### Exercise
The data below is to be transcribed word for word; pictures are to be excluded.

### Hardware project source files
* * *

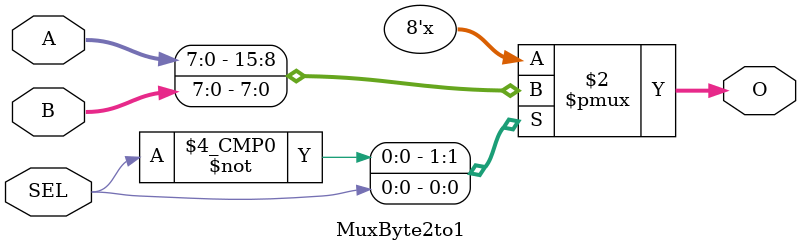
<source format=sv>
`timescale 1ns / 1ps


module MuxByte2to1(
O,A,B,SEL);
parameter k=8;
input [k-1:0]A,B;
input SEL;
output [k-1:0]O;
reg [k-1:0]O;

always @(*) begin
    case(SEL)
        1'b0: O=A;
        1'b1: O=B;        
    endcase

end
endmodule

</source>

* * *

### Completed exercise
<source format=sv>
`timescale 1ns / 1ps


module MuxByte2to1(
O,A,B,SEL);
parameter k=8;
input [k-1:0]A,B;
input SEL;
output [k-1:0]O;
reg [k-1:0]O;

always @(*) begin
    case(SEL)
        1'b0: O=A;
        1'b1: O=B;        
    endcase

end
endmodule

</source>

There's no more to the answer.